Ogof Draenen Morgannwg Passage trip 03/10/2017

Camera, setups, flash, edits and gallery effects by Tarquin.

This was a solo trip to an otherwise off-limits passage, after consultation with the original discoverers. The purpose was to photograph it to allow other cavers to see the passage (removing the need to visit it in person). Solo trips make it very difficult to set up multiple flashguns, and the passage itself presents numerous challenges, but hopefully they are enough to show the passage for what it really is. However, fewer cavers also means less damage to the extremely fragile formations. Please enjoy these pictures, and avoid visiting the passage yourself - it will be destroyed by visitors.

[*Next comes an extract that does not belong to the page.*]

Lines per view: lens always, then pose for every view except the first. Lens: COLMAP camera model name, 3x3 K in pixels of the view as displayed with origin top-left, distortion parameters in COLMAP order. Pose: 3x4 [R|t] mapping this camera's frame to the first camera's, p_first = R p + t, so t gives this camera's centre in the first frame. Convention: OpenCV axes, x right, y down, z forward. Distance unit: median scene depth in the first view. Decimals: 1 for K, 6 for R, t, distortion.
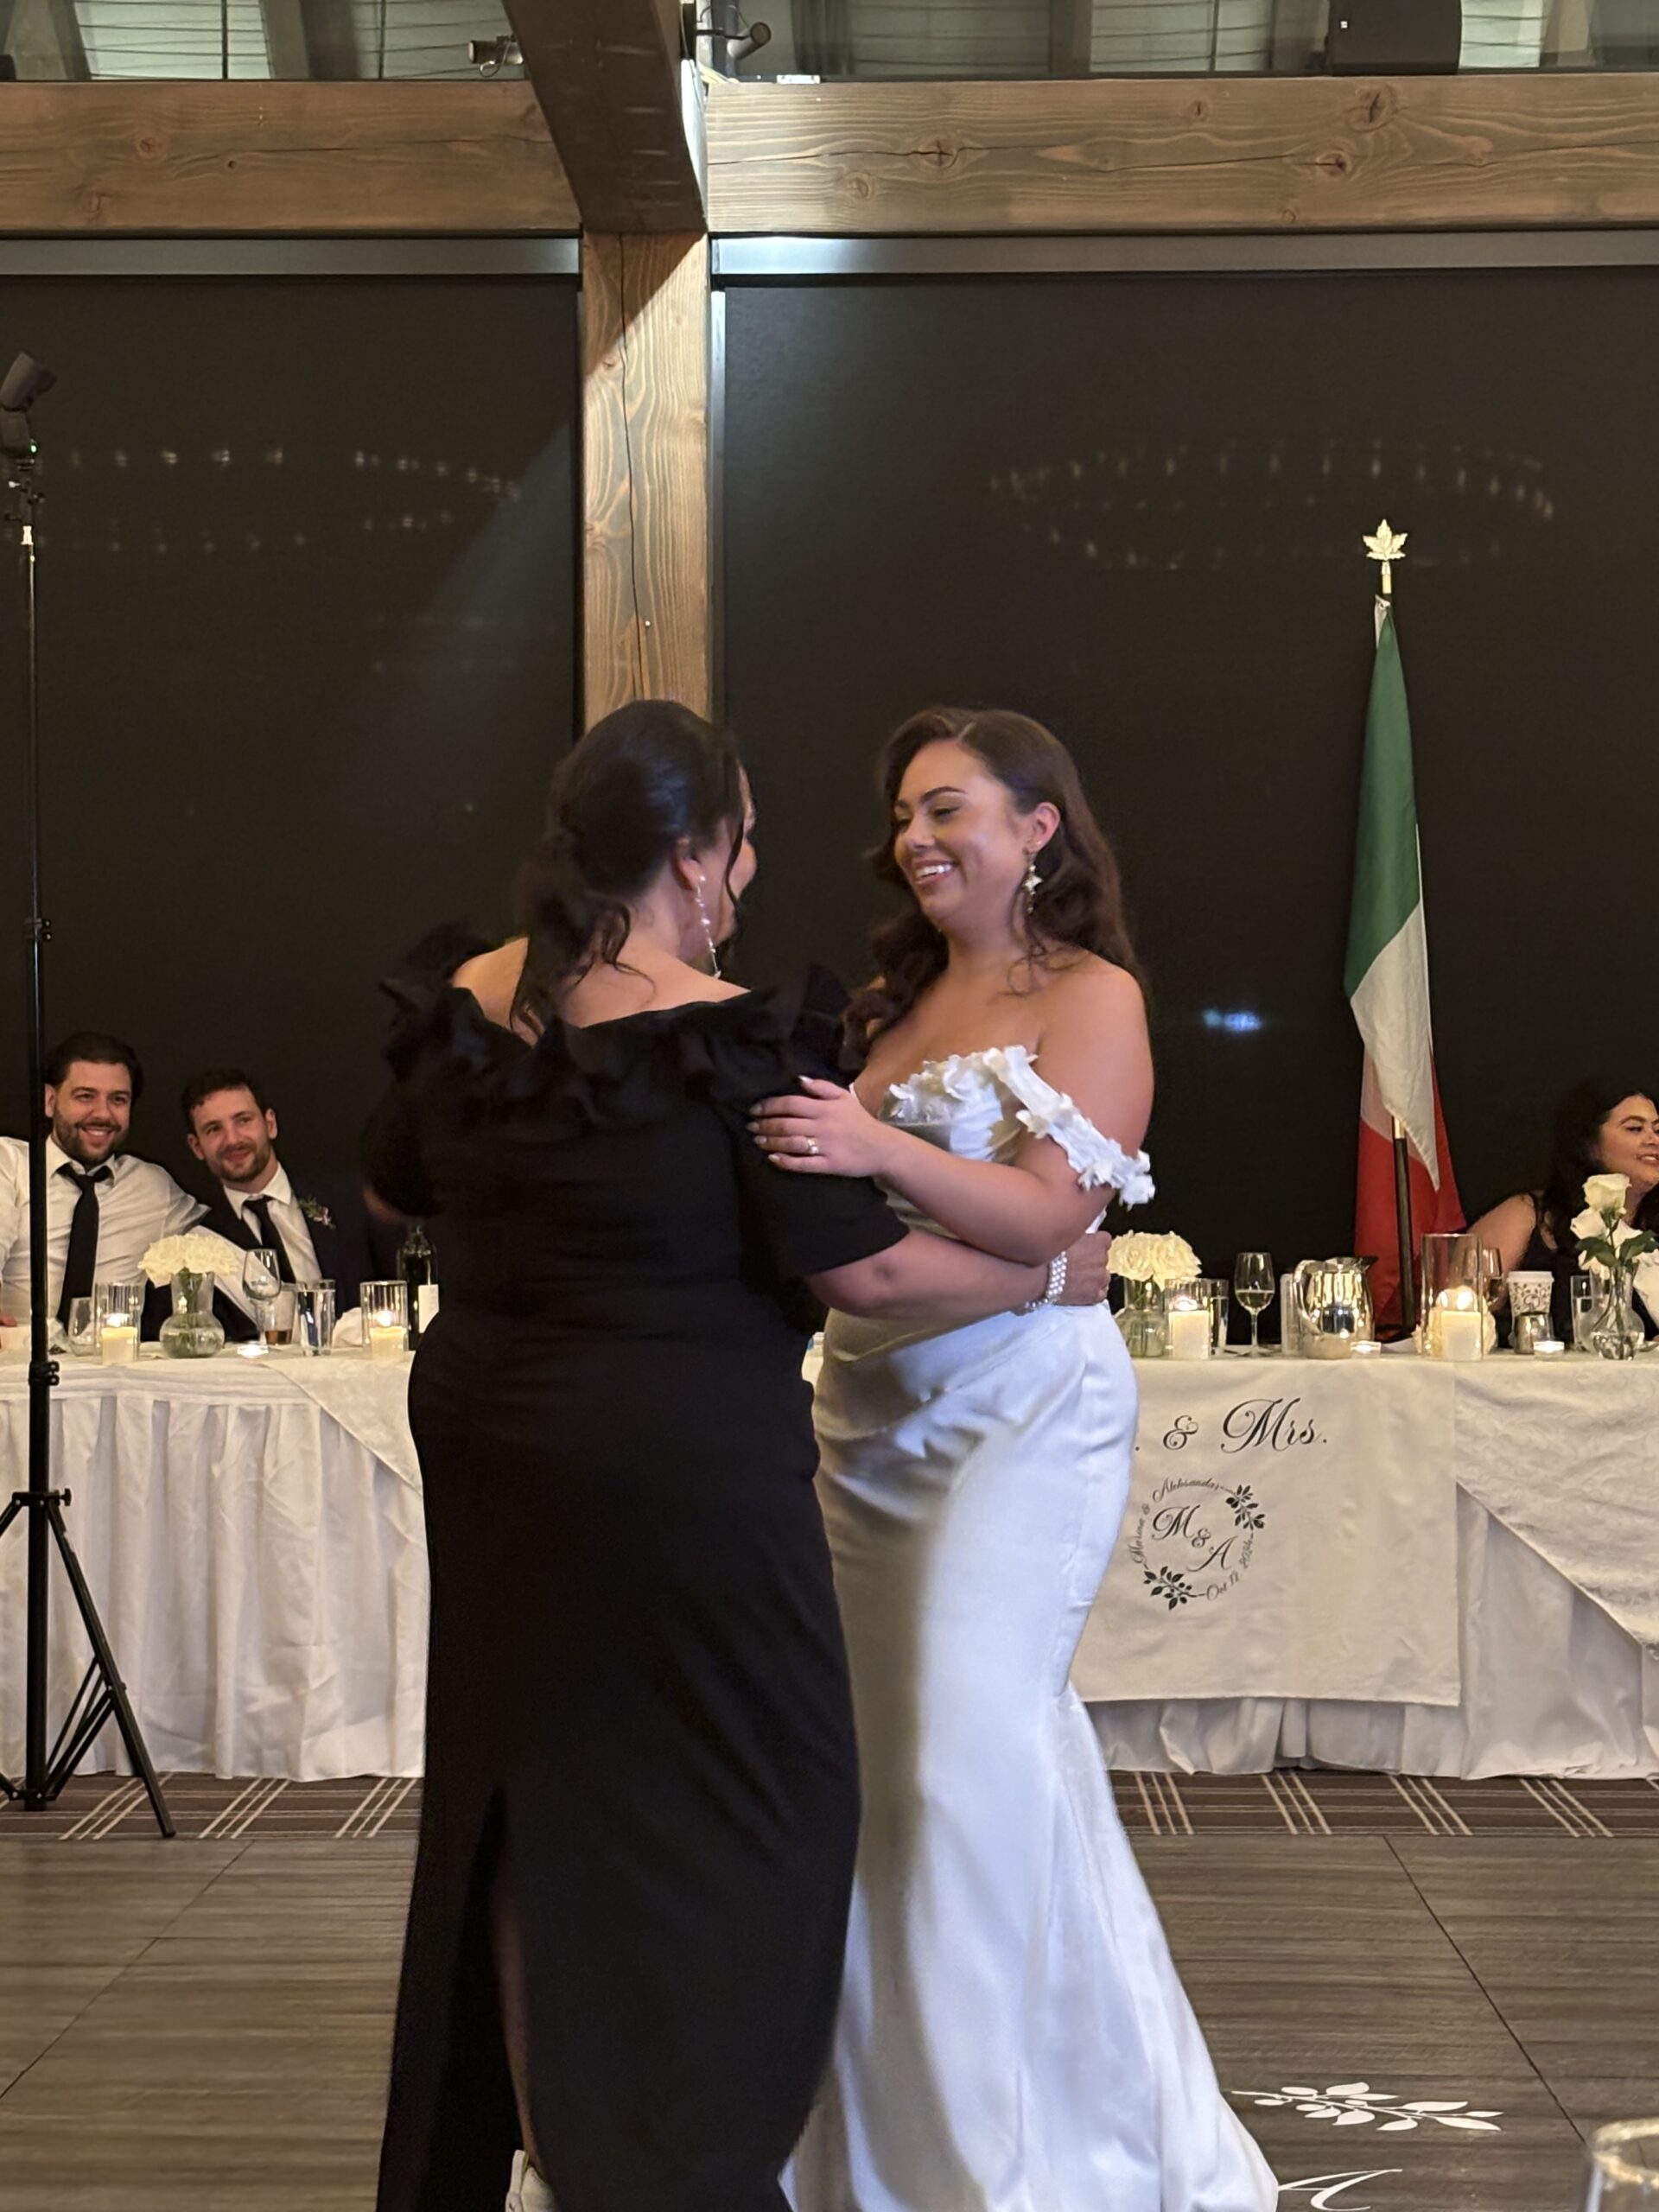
lens RADIAL K [[4494.6, 0, 789.2], [0, 4494.6, 1041.4], [0, 0, 1]] dist [0.144902, 0.000000]
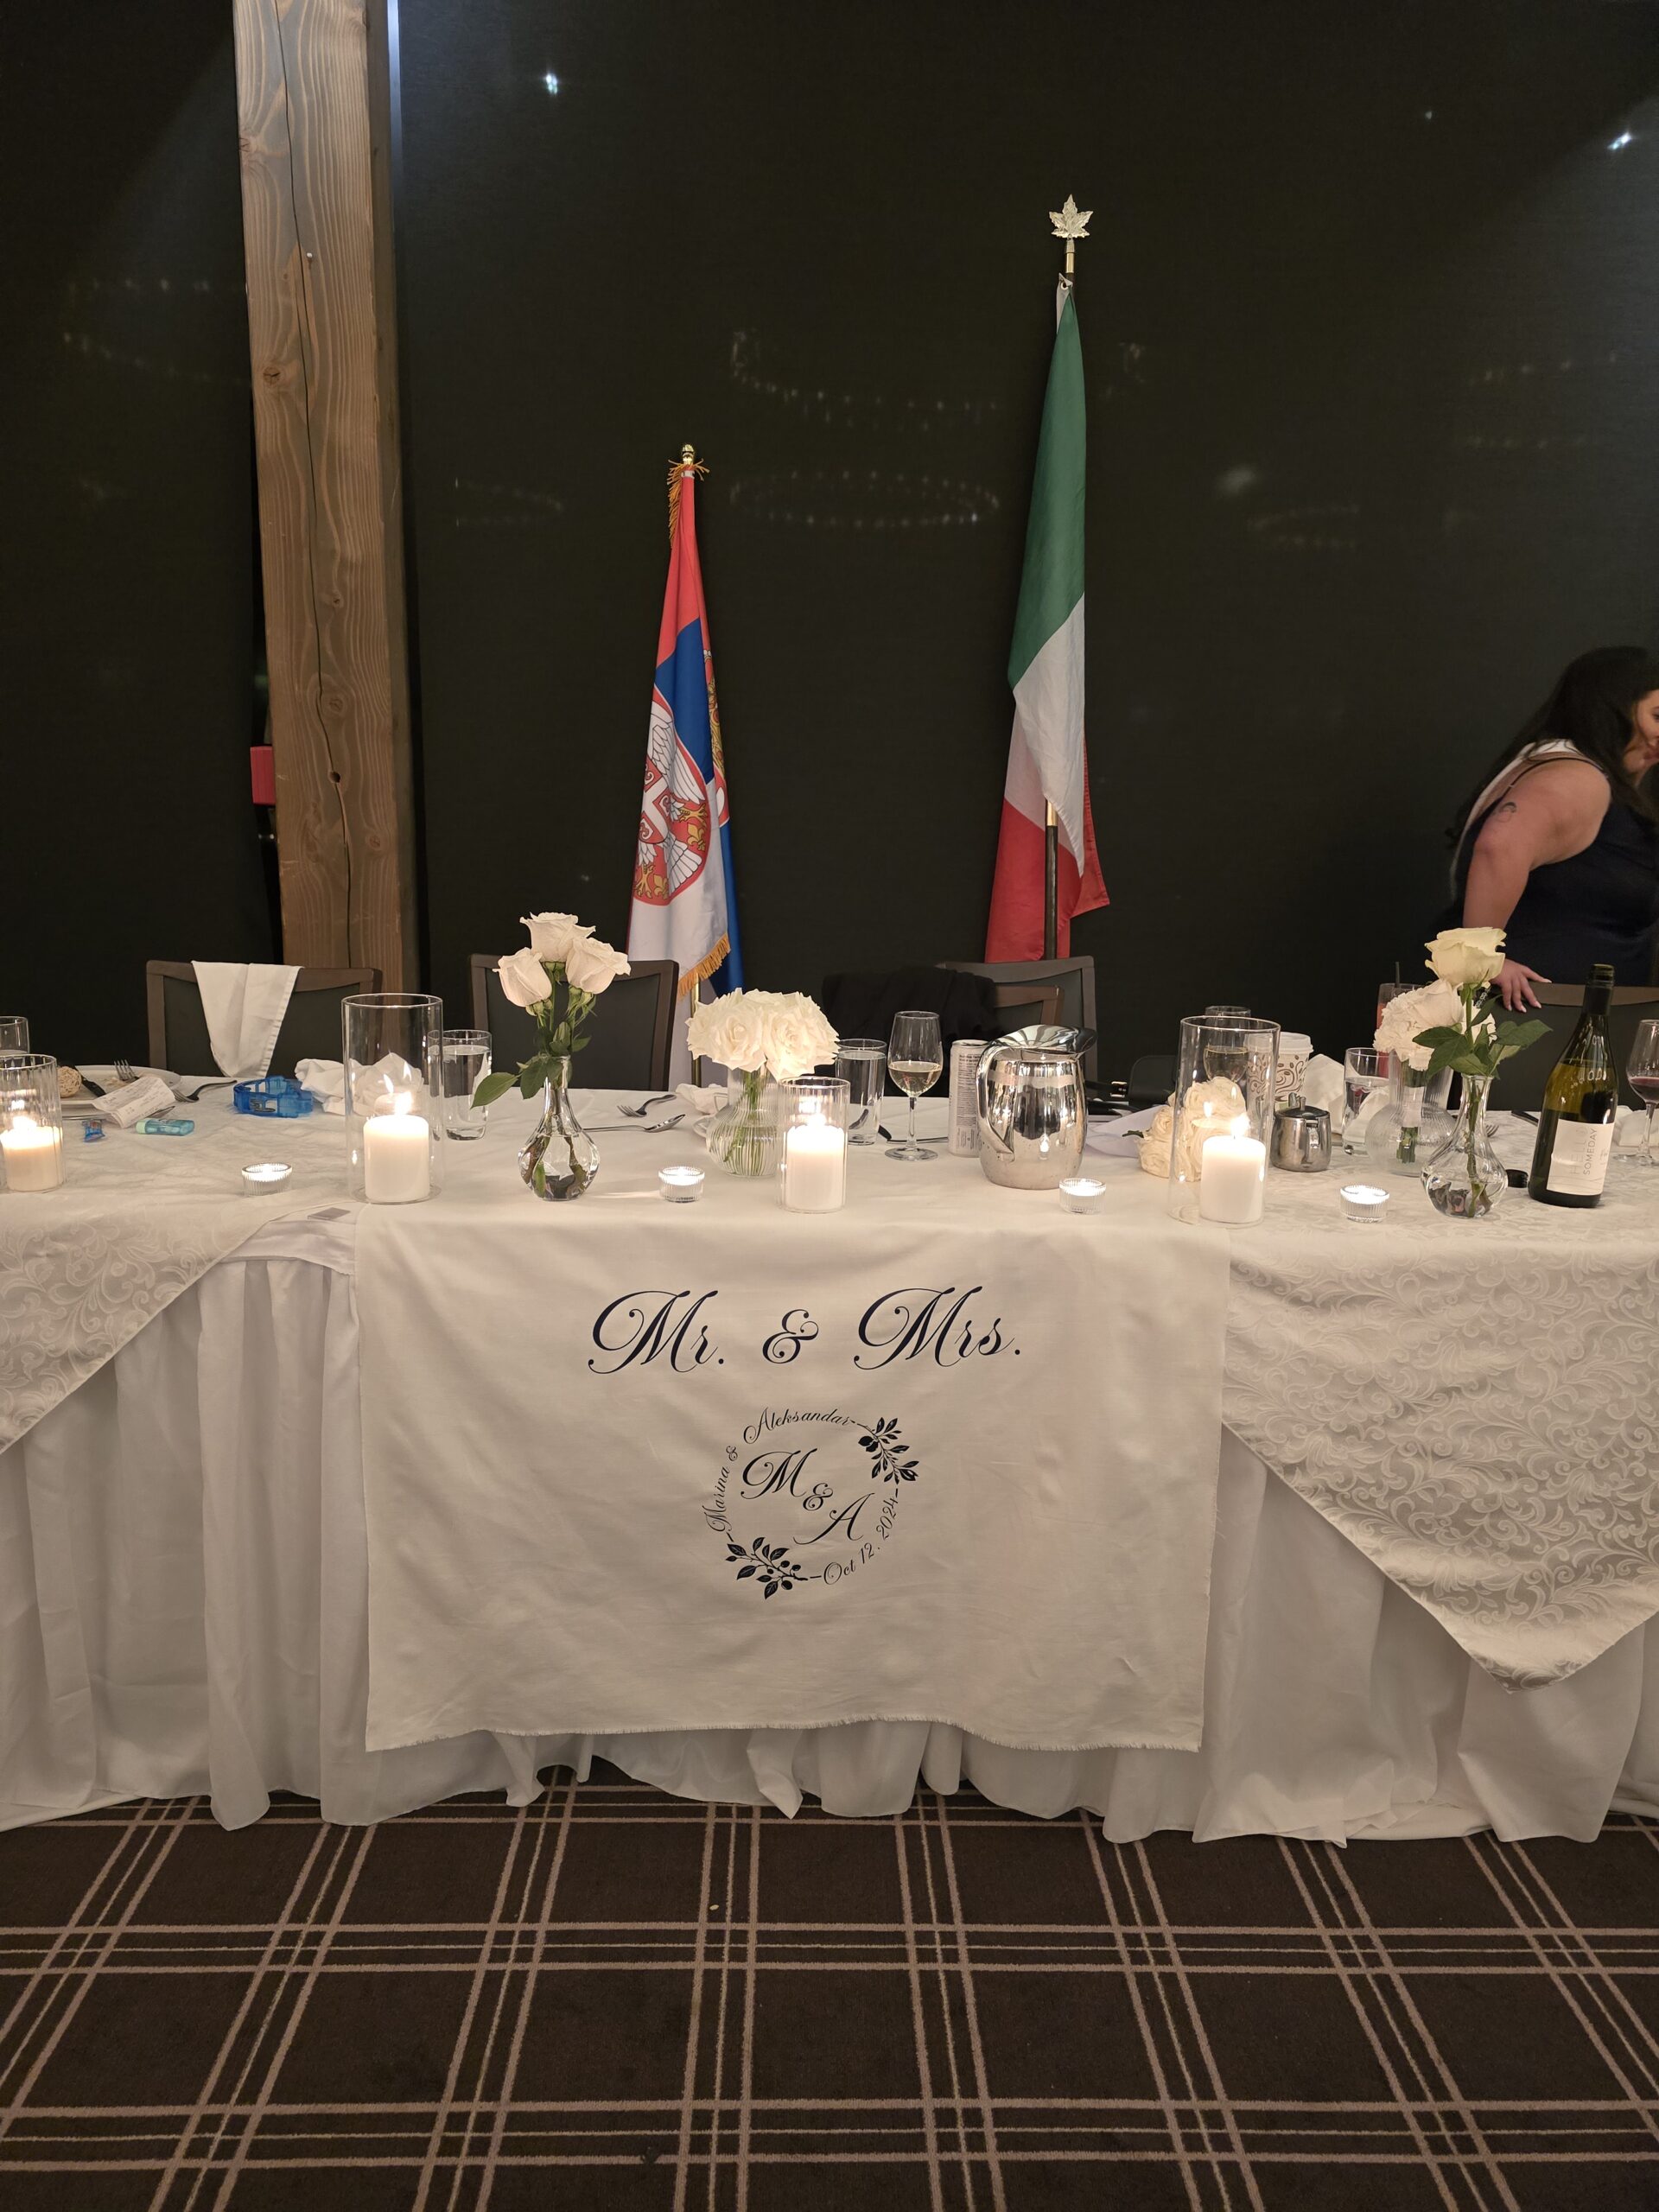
lens RADIAL K [[1517.7, 0, 839.7], [0, 1517.7, 1085.2], [0, 0, 1]] dist [0.042261, -0.016651]
pose [[0.997906, 0.016890, 0.062429, 0.078945], [-0.029945, 0.976255, 0.214544, 0.007221], [-0.057323, -0.215964, 0.974717, 0.791198]]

  1. The first pool, where the passage is taped off. This pool originally had superb rafts, but shortly after its discovery, they had all sunk, as a result of cavers traversing overhead on the sloping ledges, and sprinkling tiny bits of dust and mud into the pool. The tiniest ripples cause them to sink. The rafts all now decorate the bottom of the pool, along with the hundreds that have naturally sunk in the past.
  2. Flowstone between the pools.
  3. Passage between the pools, and one of the very few places where it is possible to stand on dry land.
  4. The second pool, a beautifully deep green blue, presents a very difficult obstacle. This needs to be traversed, with one knee on each wall, desperately trying to grip, without touching the calcite edges, and trying to avoid brushing the gypsum flakes off the walls into the pool. One caver failed during the early exploration, and fell in the third pool. This passage simply could not survive if more cavers visited.
  5. The third pool, which is very deep, with pool fingers (the pointed calcite crystals) on all of the rocks. Very large sunken calcite rafts adorn the bottom. The first half can be bypassed using an oxbow, but the second half needs another diffult traverse. This passage is really hard work.
  6. Surviving calcite rafts in a blind side passage.
  7. Rafts in the side passage. The largest are 30 to 60 cm across.
  8. Surviving calcite rafts on the fourth pool. The main part of the pool sits on a very sharp corner without ledges which makes traversing extremely hard. Somehow these have survived, but much of the water surface is also covered in floating dust which does not naturally belong there.
  9. Cryostal in a little chamber beyond a very difficult traverse, climb and loose choke. Cryostal is a recently discovered phenomenon, but is actually quite common in Ogof Draenen, and can be seen much more easily in other parts of the system. It is formed by precipitation of calcite in supersaturated water pockets in a cave filled with permafrost ice.
  10. Walking-sized rift near the end. This is a rare thing; a section of passage you can walk in.
  11. Rather small stal in the roof.
  12. The end of Morgannwg Passage, very clearly an impenetrable end. There is no point in digging here.